Prevention And More Useful Treatment Combine To Reduce The Threat Posed By Skin Cancer
Some few incidences of cancer boil down to little more than genetic factors and bad luck. In such cases, there is often little to be said in hindsight about how a person might have avoided the disease, with nature simply having taken its course. For most forms of cancer, on the other hand, there are ways of minimizing the chances that a person will eventually have to confront a diagnosis. Coupled with today's often-effective means of treating such diseases, this makes cancer something that will hopefully take fewer lives as time goes on.
For some of the most common forms of cancer, the best known means of prevention are also relatively simple to make use of, as well. Skin cancer of various kinds, for example, strikes people of all backgrounds and situations, but employing some basic protective measures can help. Always making sure to use sunscreen and protective clothing when out in the sun for any length of time, for instance, can greatly reduce the likelihood that skin cancer will ever develop.
Even for those who do contract the disease, the prospects for recovery are typically much greater today than in the past. In some cases, this will be because a relatively recent breakthrough allows for the treatment of a type of tumor that was formerly difficult to deal with. In many others, though, it will be the use of a well-established option like mohs surgery that turns out to make the difference.
Mohs Surgery, in fact, was first developed over eighty years ago, and it has advanced, while retaining its basic form, quite a bit since. In general, mohs involves the combined use of specific surgical removal techniques and instruments like microscopes in order to inspect and assess the samples of skin that are removed.
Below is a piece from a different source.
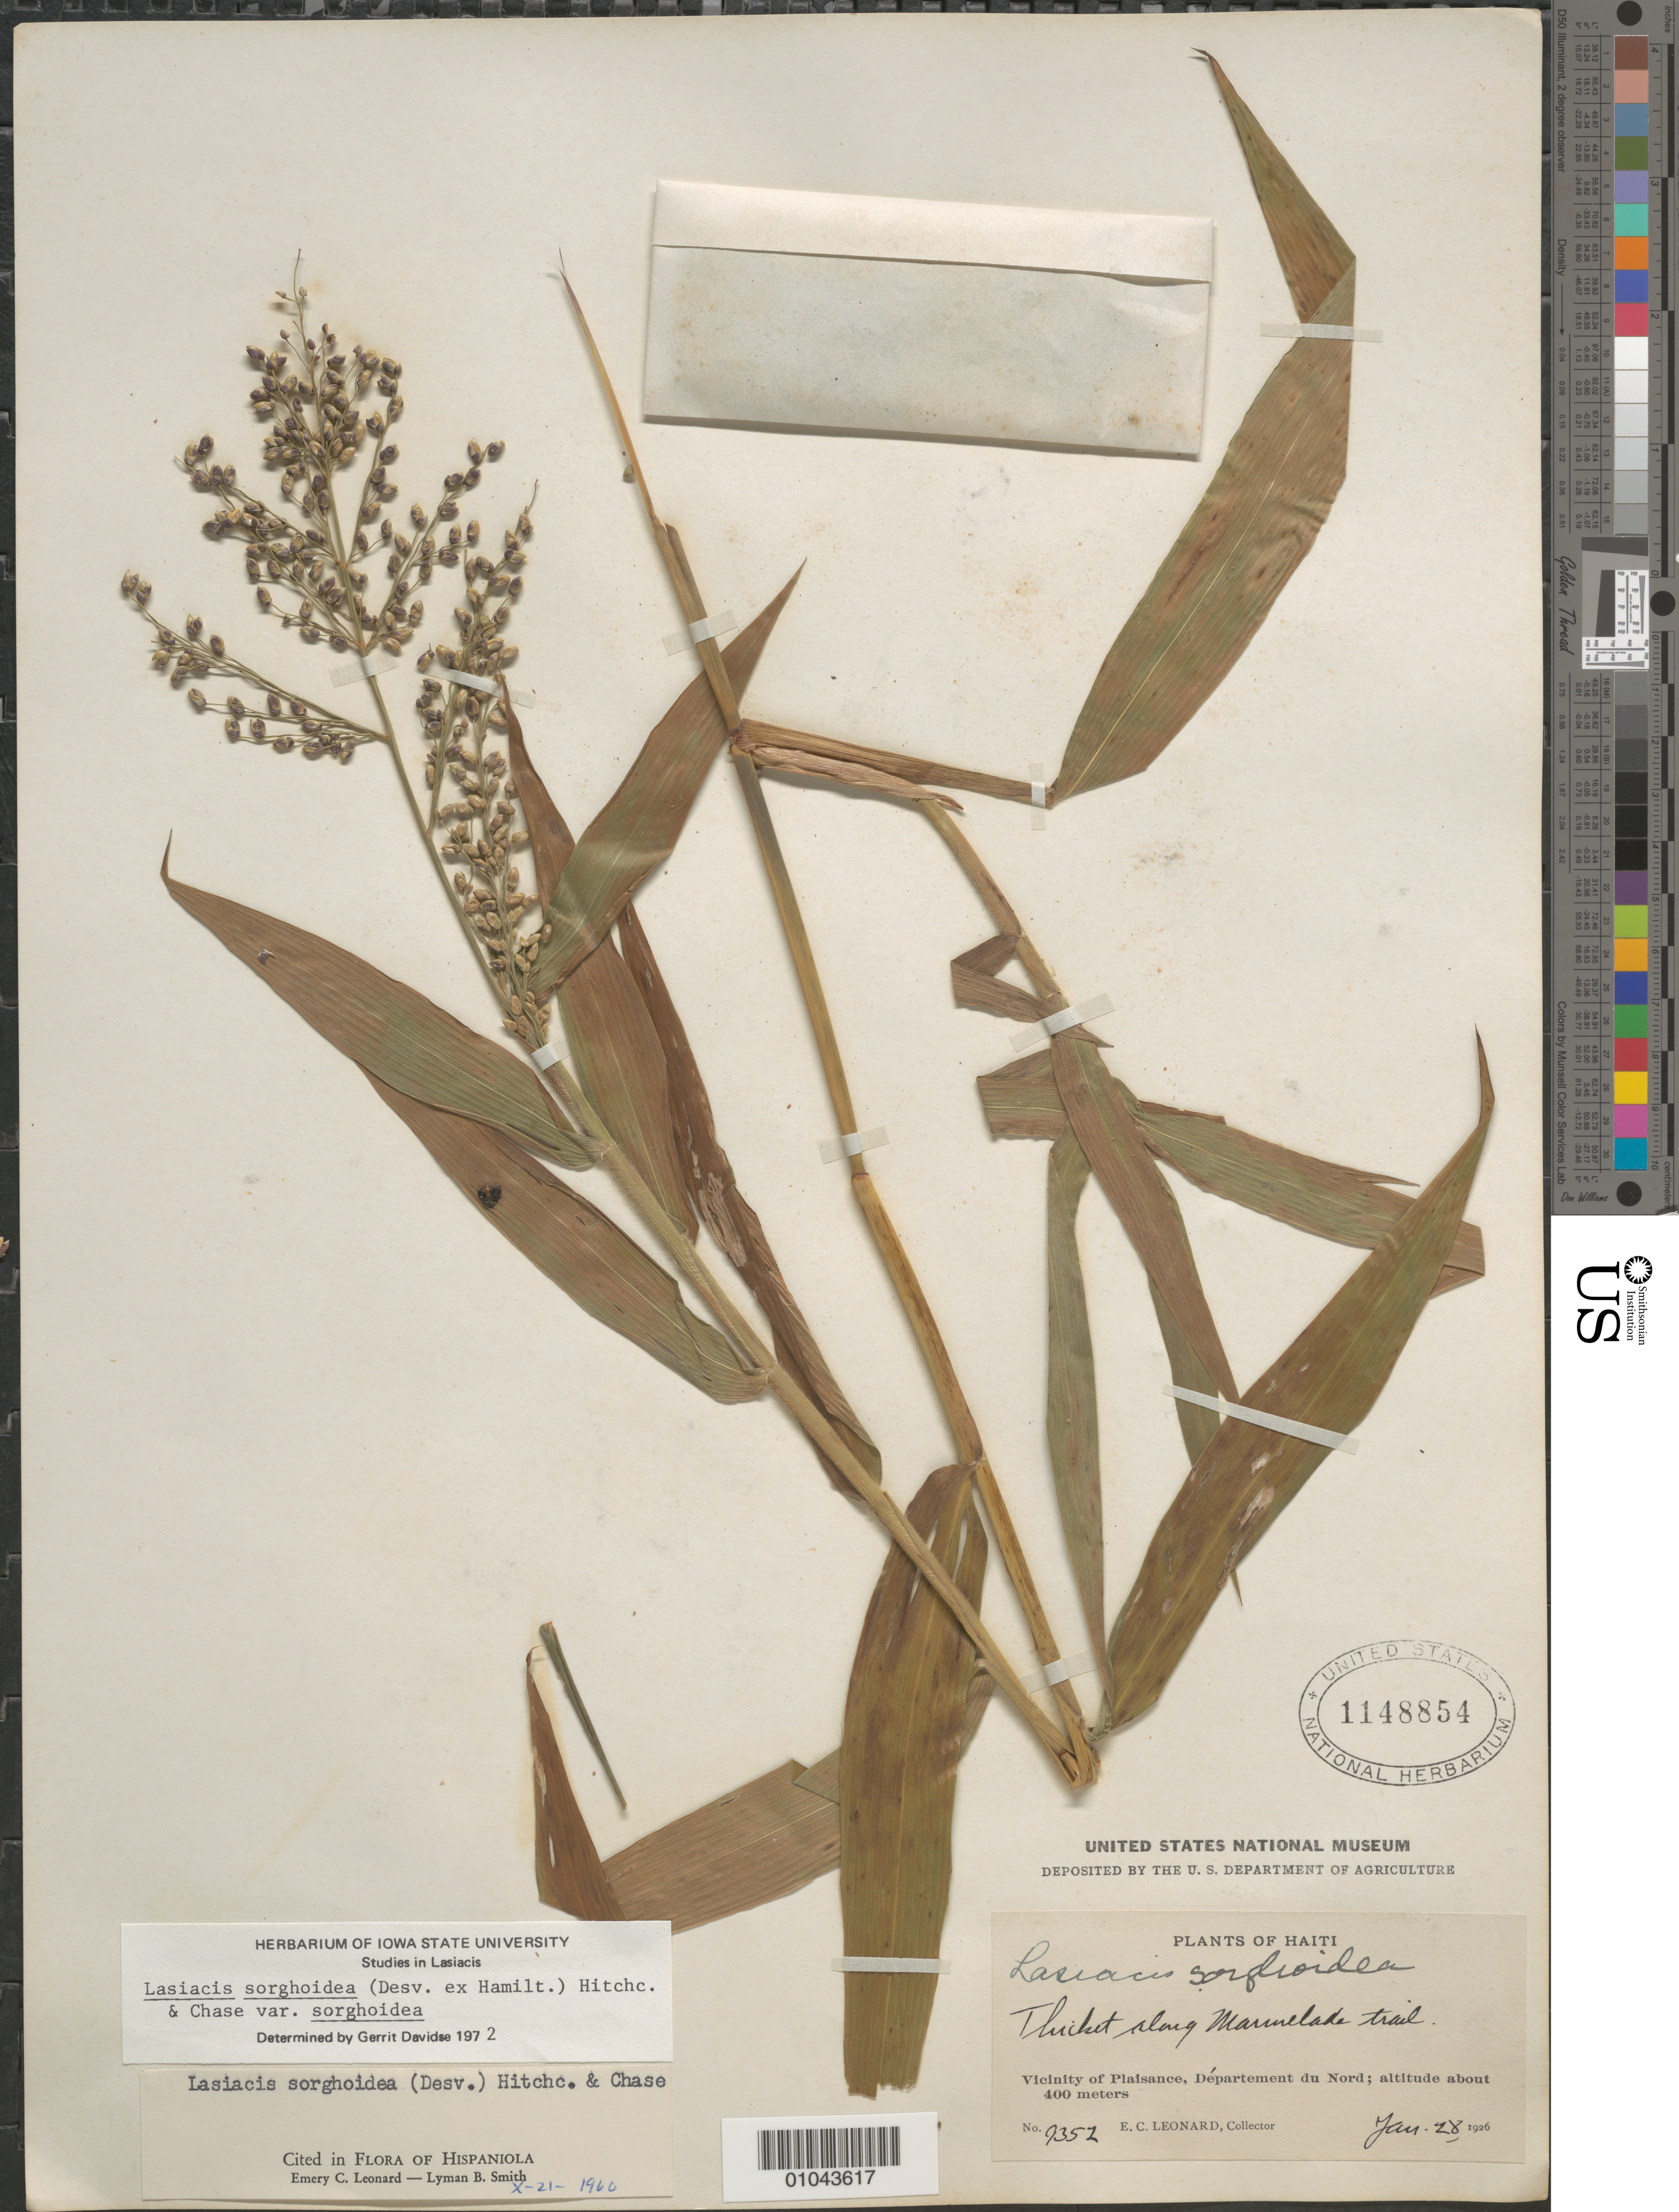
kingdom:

By employing mohs micrographic surgery for melanoma
, physicians can be much more sure than used to be the norm of micrographic
removing all of the cancerous cells that might afflict a person. Instead of tackling a visible tumor and then hoping to improve the odds by removing a patch of adjacent skin, a surgeon can be much surer of taking out all of the dangerous cells from the start.
As a result, patients who undergo this style of surgery typically enjoy excellent prognoses, along with relatively low rates of long-term remission. While doing everything possible to prevent skin cancer from happening in the first place will always be advisable, there is therefore often plenty of hope for those who are diagnosed with the disease, as well.